# "Driver is not intended for this platform"



## Sarahx (Jun 23, 2008)

Hi guys, I hope you can help me with this since I have tried so many things people have suggested to me and ive even had a microsoft engineer control my PC to take a look at it but still nothing. I have no sound at all with anything only when I test my realtek sound driver in dxdiag.

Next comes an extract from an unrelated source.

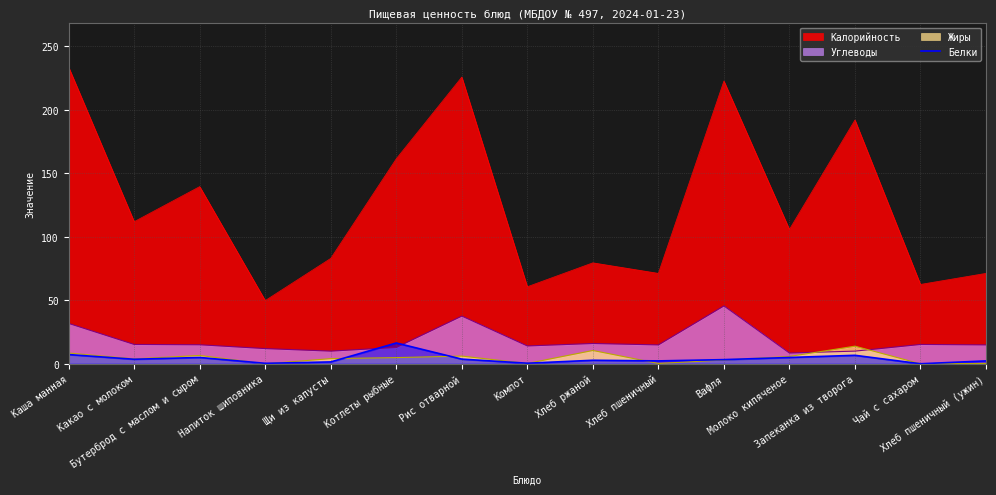

Which series has the largest range (max minus min)?

Калорийность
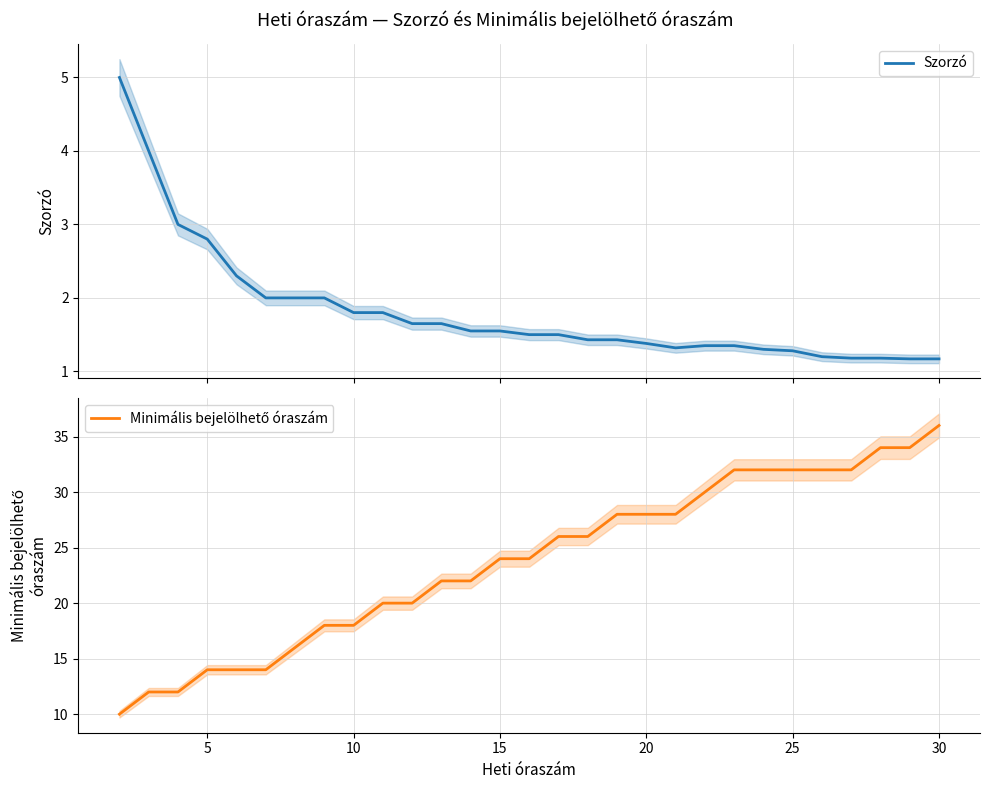

True or false: Minimális bejelölhető óraszám and Szorzó cross at least once.

False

Here's my problem. I turned on my PC one morning and I had no sound, to cut the story short the windows drivers "Microsoft Kernel Audio Splitter" and "Microsoft WINMM WDM Audio compatibility Driver" have an explanation mark on them in the device manager. They are located in system32/drivers and they are both .sys files. The trouble shooter first told me to uninstall them then reinstall so thats what I did but then it wouldn't let me install them and I got the error "Driver is not intended for this platform" for both of them. Now ive searched other places for answers and I tried to rename the "atapi.sys" to "atapi.sys.old" but still nothing from that. Ive tried to reroll the drivers but they can't reroll... ive tried everything me and other people I know could come up with and we can't find the solution to this problem so here I am and praying you guys can  also I don't currently have a windows reboot CD so I really hope thats not a problem!


----------



## dai (Jul 2, 2004)

are you using the drivers from the m/board setup disk to do the reinstall


----------



## Sarahx (Jun 23, 2008)

I don't think it came with a m/board setup disk but ive had this computer 7 years (yep im due for another) so I don't have any disks anymore =/


----------



## Sarahx (Jun 23, 2008)

If its more convienient to talk to someone about this problem on msn its Thanks.


----------



## dai (Jul 2, 2004)

it is prefered it is kept on the forum so anyone with the same problem down the track can see what has and has not worked
you can download it from the m/b makers d/l page for your m/b
what sound chip do you have


----------



## Sarahx (Jun 23, 2008)

I'm not sure, im really not the mastermind with these things lol is there a way I can find out?


----------



## dai (Jul 2, 2004)

if you post what m/b you have we may be able to find them
this will tell you what it is
http://pc-wizard-2008.en.softonic.com/


----------